Segment Start: Text for analysis

The latest polls show a record 61 percent of Americans in favor of legal abortion, with 64 percent believing Roe should remain in place — the same fraction of the country that also supports an assault weapons ban. But if you don’t live in a society in which the will of the people has any bearing on political outcomes (what’s sometimes referred to as a “democracy”), public opinion only matters to a certain extent. And in the contemporary United States, the popular discourse and the actions of government seem to run on non-intersecting tracks. Perfecting the party line, ironing out the right slogans, crafting elegantly worded chants and protest signs, platforming and deplatforming and debating the merits thereof, voting for the politicians who tell you in alarmist email subject lines that they are asking you (humbly, one last time, reaching out to you personally, this is not a drill) to give them your money so that they can protect Roe or make more impassioned speeches about gun control — it’s all in some sense a sideshow, a distraction from the real workings of power. 

As you probably gathered if you glanced at our table of contents, we’re not feeling too optimistic. This issue, we’ve got a “doom” section and a “gloom” section; pick your poison. Rose Nguyen diagnoses a fundamental contradiction in the emergent Asian American activist movements, while Natasha Boyd diagnoses us all with stomach problems. Erik Baker reminds us why no company — not even one as seemingly wholesome as Amy’s Kitchen — will ever be a family. Jake Bittle asks if the left-wing stance on green capitalism represents an outdated idealism, and Chanelle Adams excavates the colonial fantasy undergirding Barack Obama’s new Netflix series, Our Great National Parks. Reflecting on the perpetual horror that is the U.S. immigration system, Elisa Gonzalez asks us to look beyond the outrage cycle. Oscar Schwartz is wondering why so many female characters on screen are leaving their partners and blowing up their lives — but still not getting written well — and Gaby Del Valle is considering what it means for Disney to get into the business of affordable housing. Reviewing a new parenting memoir, Piper French looks on as the personal essay generation procreates. 

When times are tough and the political situation dire, we’re periodically told, art flourishes. Whether or not that’s true, our fiction and poetry contributors seem to be managing rather well. Alec Niedenthal’s “The Patriotic Hat” returns us to the Trump years — in what will hopefully remain a retrospective and not prescient story — charting deep currents in the American psyche. Hannah Kingsley-Ma’s “All Kinds” looks at early motherhood at a close range — but not too close. Madeline Cash’s “Hollywood Tours” immerses us in a world of Kuwaiti oil and videogame war crimes.

We hope you’ll also enjoy this issue’s robust poetry section, which raises a number of pressing questions: “Isn’t it a tragedy how we all have names?” asks Kindall Fredricks. “When is pain real?” Isabel Duarte-Gray wants to know. “Aren’t vows meant for the giant to hear,” Robin Myers wonders. Kevin Holden’s “Polytopes” finds the head of Orpheus in a wicker basket, while the subject of Emily Skillings’s “The Fool” finds herself trapped in a poem.

Segment End: Text for analysis
Segment Start: Records shown

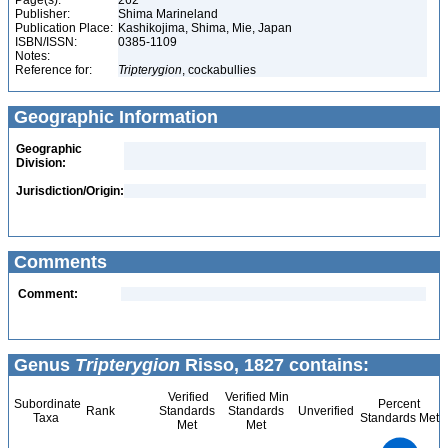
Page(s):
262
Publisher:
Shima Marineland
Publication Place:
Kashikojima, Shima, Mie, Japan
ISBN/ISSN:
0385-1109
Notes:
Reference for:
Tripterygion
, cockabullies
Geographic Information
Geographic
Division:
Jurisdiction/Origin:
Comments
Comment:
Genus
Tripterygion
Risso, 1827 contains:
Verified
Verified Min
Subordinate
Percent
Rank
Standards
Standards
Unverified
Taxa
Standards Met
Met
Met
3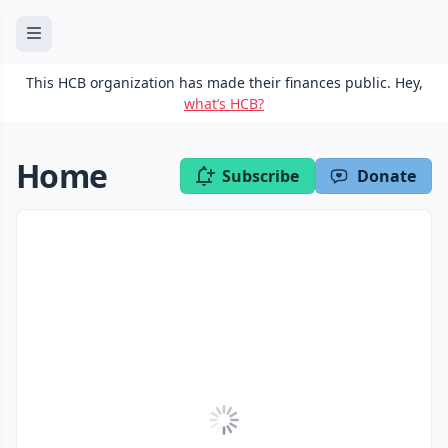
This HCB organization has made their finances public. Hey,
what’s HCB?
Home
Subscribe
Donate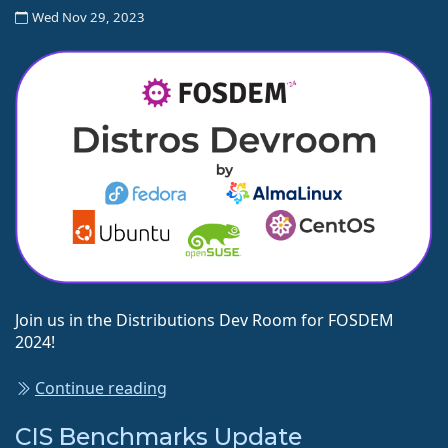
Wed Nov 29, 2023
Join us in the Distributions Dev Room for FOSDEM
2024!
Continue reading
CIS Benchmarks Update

Segment End: Records shown
Segment Start: Records shown

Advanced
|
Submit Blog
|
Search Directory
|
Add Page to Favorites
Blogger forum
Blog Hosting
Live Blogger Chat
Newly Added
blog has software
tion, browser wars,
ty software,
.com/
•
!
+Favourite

Segment End: Records shown
Segment Start: Records shown

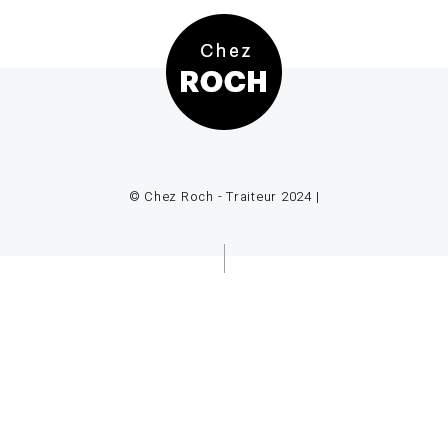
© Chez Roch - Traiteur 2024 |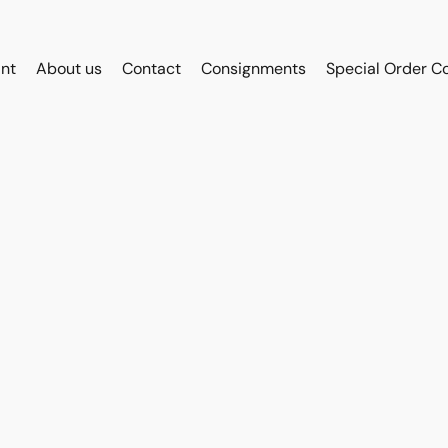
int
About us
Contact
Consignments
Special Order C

Segment End: Records shown

» **Using the information**
**A)** Decide whether each statement agrees with the issue introduction. Answer yes or no, and quote the words from the text that settle each one.
(i) The polls cited show 64 percent of Americans favoring legal abortion.
(ii) Erik Baker's piece mentions Amy's Kitchen.
(iii) Kevin Holden's poem is titled "The Fool."
**B)** Translate this sentence from the issue introduction into Spanish: "When times are tough and the political situation dire, we’re periodically told, art flourishes."
**C)** According to the issue introduction, what is Gaby Del Valle considering?
The entries have nothing to do with the issue introduction.

» **Task-by-task solutions**
**A)**
(i) No: "a record 61 percent of Americans in favor of legal abortion"
(ii) Yes: "Erik Baker reminds us why no company — not even one as seemingly wholesome as Amy’s Kitchen — will ever be a family."
(iii) No: "Kevin Holden’s “Polytopes” finds the head of Orpheus in a wicker basket, while the subject of Emily Skillings’s “The Fool” finds herself trapped in a poem."

**B)** Cuando los tiempos son difíciles y la situación política es grave, según se nos dice periódicamente, el arte florece.

**C)** What it means for Disney to get into the business of affordable housing.